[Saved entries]

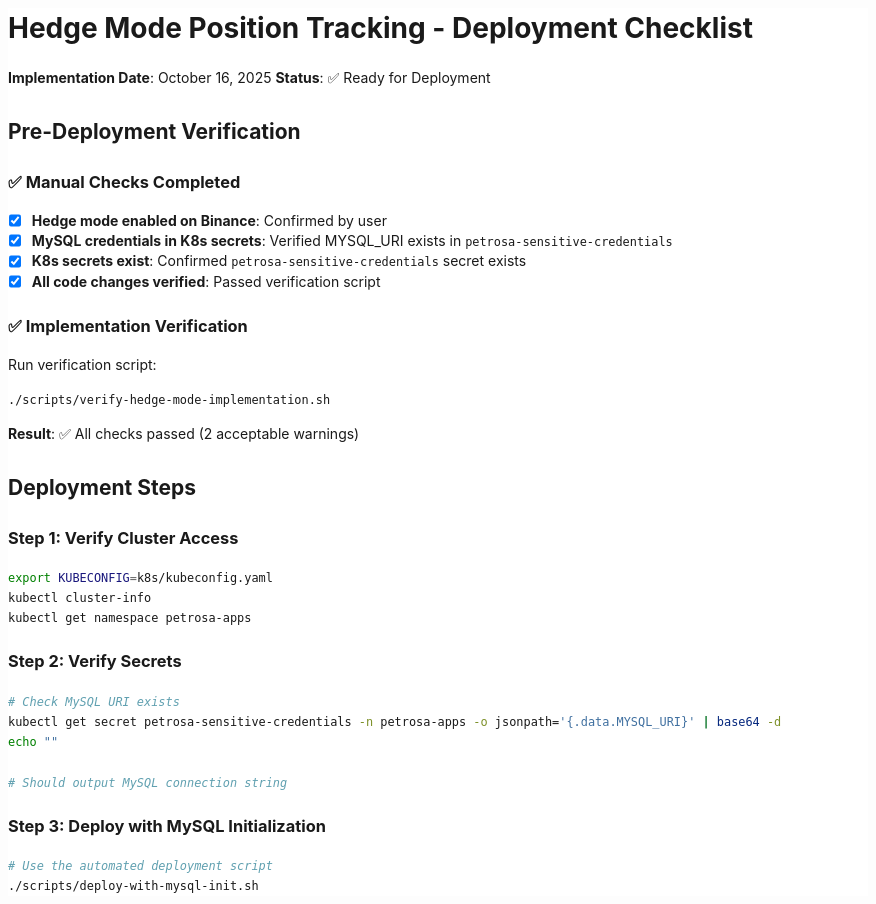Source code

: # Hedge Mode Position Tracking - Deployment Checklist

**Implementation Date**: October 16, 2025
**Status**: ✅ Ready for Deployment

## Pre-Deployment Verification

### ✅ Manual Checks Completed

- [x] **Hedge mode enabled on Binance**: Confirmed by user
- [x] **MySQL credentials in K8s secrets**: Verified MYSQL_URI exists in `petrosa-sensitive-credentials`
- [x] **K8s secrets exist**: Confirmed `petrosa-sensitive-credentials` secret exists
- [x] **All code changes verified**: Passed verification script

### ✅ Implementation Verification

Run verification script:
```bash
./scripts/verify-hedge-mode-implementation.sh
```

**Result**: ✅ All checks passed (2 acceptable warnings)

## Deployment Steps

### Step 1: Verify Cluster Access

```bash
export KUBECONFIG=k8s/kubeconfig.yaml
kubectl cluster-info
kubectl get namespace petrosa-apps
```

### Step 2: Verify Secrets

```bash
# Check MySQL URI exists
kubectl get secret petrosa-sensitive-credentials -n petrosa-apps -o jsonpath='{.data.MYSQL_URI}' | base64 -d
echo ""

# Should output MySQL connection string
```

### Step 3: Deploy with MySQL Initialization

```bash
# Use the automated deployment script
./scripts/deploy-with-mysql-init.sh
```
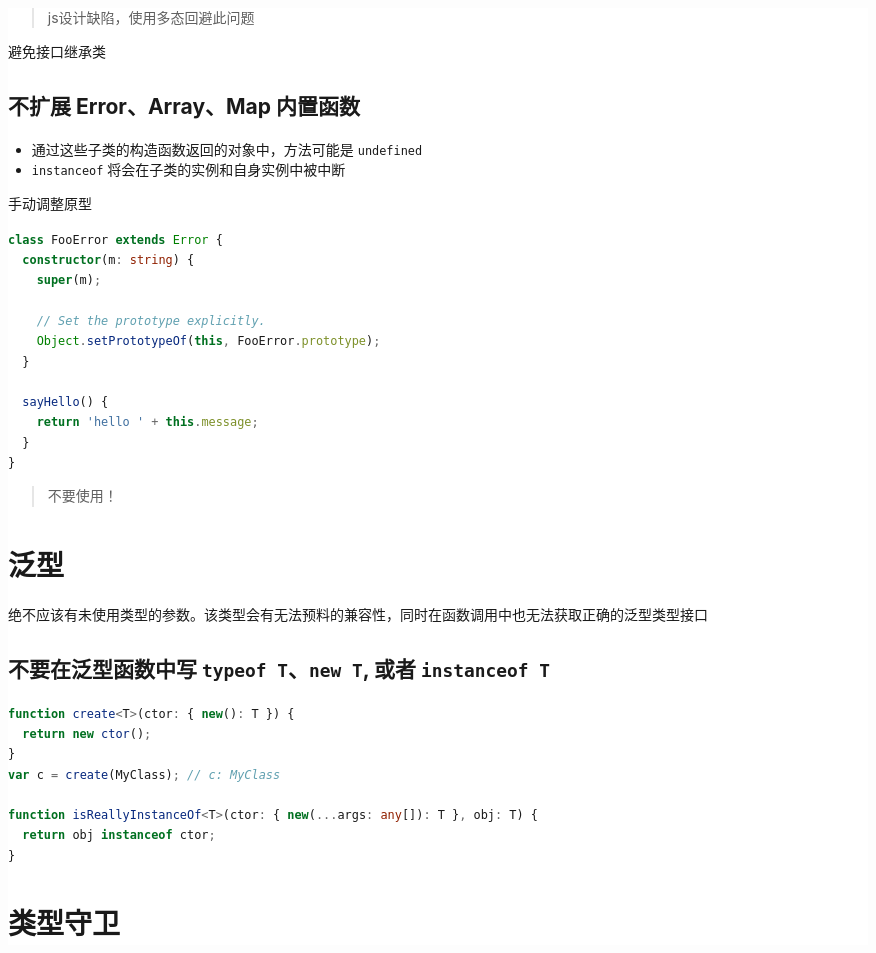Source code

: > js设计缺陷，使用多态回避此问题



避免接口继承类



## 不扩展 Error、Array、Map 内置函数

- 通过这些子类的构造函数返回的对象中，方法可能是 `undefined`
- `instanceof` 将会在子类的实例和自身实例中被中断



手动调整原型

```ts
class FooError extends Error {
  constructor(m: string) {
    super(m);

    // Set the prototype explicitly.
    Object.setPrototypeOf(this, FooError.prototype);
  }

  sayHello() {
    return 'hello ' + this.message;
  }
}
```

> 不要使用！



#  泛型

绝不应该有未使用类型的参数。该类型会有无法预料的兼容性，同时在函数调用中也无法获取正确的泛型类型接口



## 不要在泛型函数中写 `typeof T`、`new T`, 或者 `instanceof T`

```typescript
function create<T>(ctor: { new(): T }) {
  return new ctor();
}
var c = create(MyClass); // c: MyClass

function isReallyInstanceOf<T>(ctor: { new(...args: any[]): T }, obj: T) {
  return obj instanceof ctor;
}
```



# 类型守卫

### WHAT THE EXERCISE ASKS:
From the entries, copy out each line containing the word "credentials".

### ANSWER AREA:
- [x] **MySQL credentials in K8s secrets**: Verified MYSQL_URI exists in `petrosa-sensitive-credentials`
- [x] **K8s secrets exist**: Confirmed `petrosa-sensitive-credentials` secret exists
kubectl get secret petrosa-sensitive-credentials -n petrosa-apps -o jsonpath='{.data.MYSQL_URI}' | base64 -d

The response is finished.